ACTIVITY: Search the records for "расходов". Report every line where it occurs.

SOURCE INFORMATION:
###

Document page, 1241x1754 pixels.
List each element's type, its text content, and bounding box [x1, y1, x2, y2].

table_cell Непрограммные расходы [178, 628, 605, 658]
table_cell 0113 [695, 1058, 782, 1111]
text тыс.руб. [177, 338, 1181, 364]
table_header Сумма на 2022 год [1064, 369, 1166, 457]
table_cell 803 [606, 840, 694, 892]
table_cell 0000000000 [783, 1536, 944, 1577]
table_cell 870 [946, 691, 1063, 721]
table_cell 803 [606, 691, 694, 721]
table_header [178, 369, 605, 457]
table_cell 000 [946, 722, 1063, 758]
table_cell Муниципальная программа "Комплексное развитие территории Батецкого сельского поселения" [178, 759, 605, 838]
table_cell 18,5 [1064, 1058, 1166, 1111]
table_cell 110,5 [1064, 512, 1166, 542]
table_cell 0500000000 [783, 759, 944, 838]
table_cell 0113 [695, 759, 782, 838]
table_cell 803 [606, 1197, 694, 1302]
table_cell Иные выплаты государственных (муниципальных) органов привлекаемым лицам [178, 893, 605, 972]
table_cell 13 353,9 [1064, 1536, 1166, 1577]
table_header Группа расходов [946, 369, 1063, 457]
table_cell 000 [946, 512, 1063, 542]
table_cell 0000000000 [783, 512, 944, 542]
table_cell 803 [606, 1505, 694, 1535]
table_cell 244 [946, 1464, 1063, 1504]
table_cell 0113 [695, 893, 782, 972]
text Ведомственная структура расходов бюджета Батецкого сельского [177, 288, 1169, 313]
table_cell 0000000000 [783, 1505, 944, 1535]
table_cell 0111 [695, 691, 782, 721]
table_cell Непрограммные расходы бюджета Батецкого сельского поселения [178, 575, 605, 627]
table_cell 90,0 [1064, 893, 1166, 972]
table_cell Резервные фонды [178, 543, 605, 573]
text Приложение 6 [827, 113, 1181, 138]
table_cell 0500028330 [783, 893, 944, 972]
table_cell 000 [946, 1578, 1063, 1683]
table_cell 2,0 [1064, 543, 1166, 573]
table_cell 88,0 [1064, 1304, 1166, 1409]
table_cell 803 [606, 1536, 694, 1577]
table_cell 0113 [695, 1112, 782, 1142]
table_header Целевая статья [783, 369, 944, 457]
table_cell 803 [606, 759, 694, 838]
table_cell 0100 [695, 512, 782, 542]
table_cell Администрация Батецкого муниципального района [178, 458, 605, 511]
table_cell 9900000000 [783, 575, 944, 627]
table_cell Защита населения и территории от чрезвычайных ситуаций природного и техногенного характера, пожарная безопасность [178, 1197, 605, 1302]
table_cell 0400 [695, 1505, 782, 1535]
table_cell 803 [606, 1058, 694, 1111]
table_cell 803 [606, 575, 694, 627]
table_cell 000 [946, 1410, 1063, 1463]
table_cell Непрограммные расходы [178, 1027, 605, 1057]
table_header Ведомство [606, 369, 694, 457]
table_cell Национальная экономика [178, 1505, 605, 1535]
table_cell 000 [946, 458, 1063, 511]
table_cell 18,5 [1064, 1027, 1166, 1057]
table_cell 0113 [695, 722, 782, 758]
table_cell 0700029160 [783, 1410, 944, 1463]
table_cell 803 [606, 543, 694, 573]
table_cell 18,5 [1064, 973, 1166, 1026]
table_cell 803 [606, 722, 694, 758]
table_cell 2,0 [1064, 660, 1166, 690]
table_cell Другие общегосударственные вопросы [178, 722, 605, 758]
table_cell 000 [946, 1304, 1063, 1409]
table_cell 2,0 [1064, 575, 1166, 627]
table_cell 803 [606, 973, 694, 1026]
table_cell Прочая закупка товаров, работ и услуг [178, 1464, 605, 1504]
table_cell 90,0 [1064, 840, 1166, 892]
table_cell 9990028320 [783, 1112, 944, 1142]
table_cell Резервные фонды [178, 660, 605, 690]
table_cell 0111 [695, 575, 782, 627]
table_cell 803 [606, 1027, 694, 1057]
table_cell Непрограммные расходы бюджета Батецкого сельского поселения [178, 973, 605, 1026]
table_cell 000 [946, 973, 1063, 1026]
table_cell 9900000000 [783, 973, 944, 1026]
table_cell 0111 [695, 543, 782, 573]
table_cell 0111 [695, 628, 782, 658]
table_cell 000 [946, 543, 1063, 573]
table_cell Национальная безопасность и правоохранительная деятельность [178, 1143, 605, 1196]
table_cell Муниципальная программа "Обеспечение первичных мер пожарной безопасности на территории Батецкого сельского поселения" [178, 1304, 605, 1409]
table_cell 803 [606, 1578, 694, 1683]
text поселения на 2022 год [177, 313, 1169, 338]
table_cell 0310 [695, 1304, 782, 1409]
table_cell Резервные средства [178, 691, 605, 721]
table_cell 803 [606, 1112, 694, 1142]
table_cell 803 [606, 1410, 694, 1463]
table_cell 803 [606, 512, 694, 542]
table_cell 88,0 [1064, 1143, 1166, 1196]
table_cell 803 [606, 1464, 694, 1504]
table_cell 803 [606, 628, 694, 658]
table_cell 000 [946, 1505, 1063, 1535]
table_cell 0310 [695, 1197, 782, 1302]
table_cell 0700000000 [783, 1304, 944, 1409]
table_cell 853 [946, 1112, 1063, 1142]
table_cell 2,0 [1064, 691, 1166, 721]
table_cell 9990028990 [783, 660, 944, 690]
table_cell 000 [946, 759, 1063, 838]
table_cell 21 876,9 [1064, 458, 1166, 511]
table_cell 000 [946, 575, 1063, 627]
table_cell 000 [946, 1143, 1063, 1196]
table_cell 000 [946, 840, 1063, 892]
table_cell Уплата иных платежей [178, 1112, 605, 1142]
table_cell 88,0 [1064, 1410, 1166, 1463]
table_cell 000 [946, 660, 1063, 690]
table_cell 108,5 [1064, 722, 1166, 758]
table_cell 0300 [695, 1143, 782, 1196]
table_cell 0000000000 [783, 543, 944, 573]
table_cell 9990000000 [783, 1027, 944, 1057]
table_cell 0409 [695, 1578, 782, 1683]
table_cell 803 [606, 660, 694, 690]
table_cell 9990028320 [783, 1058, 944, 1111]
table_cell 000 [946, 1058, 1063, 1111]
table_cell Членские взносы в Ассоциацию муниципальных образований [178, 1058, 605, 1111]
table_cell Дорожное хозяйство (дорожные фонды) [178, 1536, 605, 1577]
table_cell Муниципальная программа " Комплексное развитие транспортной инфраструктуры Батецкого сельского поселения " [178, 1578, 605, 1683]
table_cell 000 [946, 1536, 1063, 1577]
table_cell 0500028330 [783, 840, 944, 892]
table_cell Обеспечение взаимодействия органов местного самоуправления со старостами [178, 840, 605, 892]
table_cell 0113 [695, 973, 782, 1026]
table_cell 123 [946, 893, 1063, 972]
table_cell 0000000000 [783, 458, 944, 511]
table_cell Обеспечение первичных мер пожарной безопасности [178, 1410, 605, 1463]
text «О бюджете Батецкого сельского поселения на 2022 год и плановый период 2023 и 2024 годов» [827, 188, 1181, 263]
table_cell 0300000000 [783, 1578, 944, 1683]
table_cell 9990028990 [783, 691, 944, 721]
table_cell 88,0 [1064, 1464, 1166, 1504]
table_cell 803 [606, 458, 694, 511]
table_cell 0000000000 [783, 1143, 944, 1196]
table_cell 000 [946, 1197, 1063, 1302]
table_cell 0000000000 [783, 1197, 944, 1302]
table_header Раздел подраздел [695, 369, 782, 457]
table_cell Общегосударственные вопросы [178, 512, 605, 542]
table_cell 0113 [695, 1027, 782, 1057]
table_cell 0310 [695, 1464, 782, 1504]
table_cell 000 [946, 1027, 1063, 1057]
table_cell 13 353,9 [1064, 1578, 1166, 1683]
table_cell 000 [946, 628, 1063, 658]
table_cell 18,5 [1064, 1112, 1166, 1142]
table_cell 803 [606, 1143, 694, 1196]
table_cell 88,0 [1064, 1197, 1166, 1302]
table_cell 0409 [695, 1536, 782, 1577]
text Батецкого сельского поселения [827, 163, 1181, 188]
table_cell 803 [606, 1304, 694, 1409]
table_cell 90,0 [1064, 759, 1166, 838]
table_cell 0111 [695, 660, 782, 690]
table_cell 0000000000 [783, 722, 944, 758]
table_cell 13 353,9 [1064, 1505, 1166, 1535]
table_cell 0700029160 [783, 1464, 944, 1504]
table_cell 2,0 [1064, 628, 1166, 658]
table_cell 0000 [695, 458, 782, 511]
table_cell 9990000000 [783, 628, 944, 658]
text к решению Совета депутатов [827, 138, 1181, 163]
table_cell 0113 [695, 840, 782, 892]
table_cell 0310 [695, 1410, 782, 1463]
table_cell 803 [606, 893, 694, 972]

###

RESPONSE TO THIS EXERCISE:
table_header Группа расходов [946, 369, 1063, 457]
text Ведомственная структура расходов бюджета Батецкого сельского [177, 288, 1169, 313]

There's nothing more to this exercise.